Charlie McVeigh – My Life in Hospitality

16 April 2010 by
Charlie McVeigh – My Life in Hospitality

Charlie McVeigh is a serial entrepreneur and pub and restaurant operator.

You can probably count on one hand the number of Old Etonian ex-Daily Telegraph journalists who now make a living for themselves in hospitality. But that was the route Charlie McVeigh took on his way to becoming a pub and restaurant entrepreneur.

After taking a degree in English Literature at Edinburgh University, McVeigh had stints at the Telegraph and the European newspaper as a financial reporter, before ending up as a management consultant in Asia.

The consultancy work involved lots of travel, and after four years of it McVeigh decided it was no longer for him. He quit and sold his shares in the business back to the owner.

And then what did he do? "I did what anyone would do in that situation - when I got home I bought a nightclub," he says. The nightclub in question was Woody's in Notting Hill, which he decided to buy almost on a whim after he and a friend spent a night drinking and discussing the kind of nightclub they would like to see in the area they grew up in.

The next day, McVeigh called a friend of his father who happened to have a nightclub in Notting Hill for sale. "It was in quite a seedy area but it was a cool building - an old Victorian political club. It needed a lot of money spending on it," McVeigh explains.

Together with his business partner he raised the money and opened the club in November 1999. "It was really white hot for about two years. We had amazing cocktails, amazing looking girls, the place was beautiful. But we made no money whatsoever."

The money situation became so bad that McVeigh realised he wouldn't be able to continue unless he made a radical change. So in one day he fired all his staff - most of whom he suspected of stealing, drug using or drug dealing - closed the restaurant, tightened up the food and beverage operation and reopened a week later. For the next two years, the club made money.
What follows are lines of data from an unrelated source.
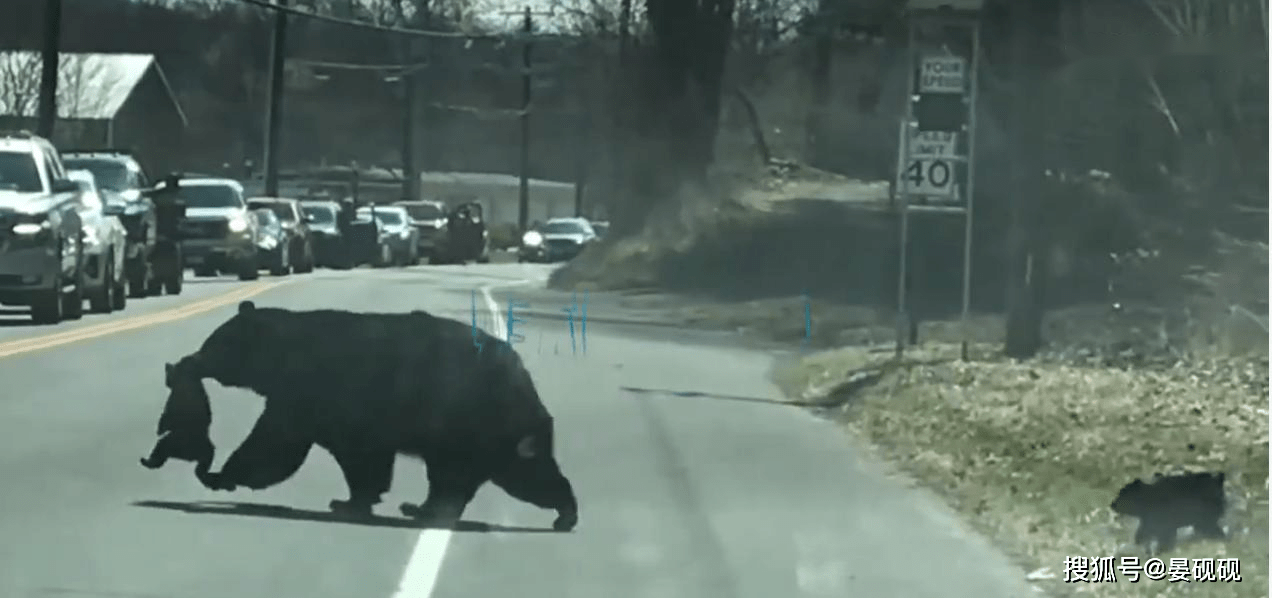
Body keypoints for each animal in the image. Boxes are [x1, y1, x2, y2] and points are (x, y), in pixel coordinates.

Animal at [176, 301, 580, 529]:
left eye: (213, 343)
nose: (190, 360)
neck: (284, 356)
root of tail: (524, 376)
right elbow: (356, 458)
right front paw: (355, 501)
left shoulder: (316, 393)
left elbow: (278, 444)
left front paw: (219, 475)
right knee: (462, 476)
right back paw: (421, 508)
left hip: (482, 422)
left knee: (517, 472)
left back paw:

In the meantime, he opened a restaurant in Shepherd's Bush called the Bush Bar & Grill and the Grand Union pub, which sat near Woody's. "The pub was an amazing business but a pain to run," McVeigh says. Although the business made plenty of money and acted as a funnel for club-goers earlier in the evening, it was close to an area notorious for crack dealing and prostitution. "Anywhere where there is crack dealing, you get crazy people. So you would get lunatics running into pubs with knives demanding a fiver out of the till. Which you would give them," he adds.

So it was something of a relief to McVeigh, by now a family man, when he sold all three businesses in 2006-07.

That left him with a site in the Battersea area which he had bought in 2004 called Matilda's. "We had this fantastic Italian woman chef - Liliana Tamberi - and we based it all around her. It was sort of like an Italian restaurant. But with beer. On a pub site. It was very confused."

Despite that, the concept worked initially, until Tamberi got ill with cancer - which she fortunately survived. McVeigh considered selling the venue until he decided to rebrand it as the Westbridge in 2007, at about the same time as he launched Café Anglais with Rowley Leigh.

The Westbridge was a success and has now been rebranded again as a second Draft House - one of what McVeigh hopes will become a chain of upmarket pubs selling a wide-range of beer. The move follows the launch last year of his first Draft House in Northcote Road in Clapham.

HIGHS… "The opening party at Woody's in 1999. The club capacity was 250 - we had 800 people in the building. All the toilets exploded and so many incredibly great people came."

LOWS… "Any Interaction with Westminster City Council. I have never gone back there. They are a very scary bunch of people and there were a number of occasions at Woody's when we thought that we were going to be closed."

Age 43

Family Married. One daughter, eight years old

Favourite holiday Exmoor or Sicily

Motto There's only one way to do it and it's the right way

RECESSION-BUSTING TIP

Sell beer because beer is democratic. How much is the most expensive beer you can buy? It might be £10. How much is the most expensive wine?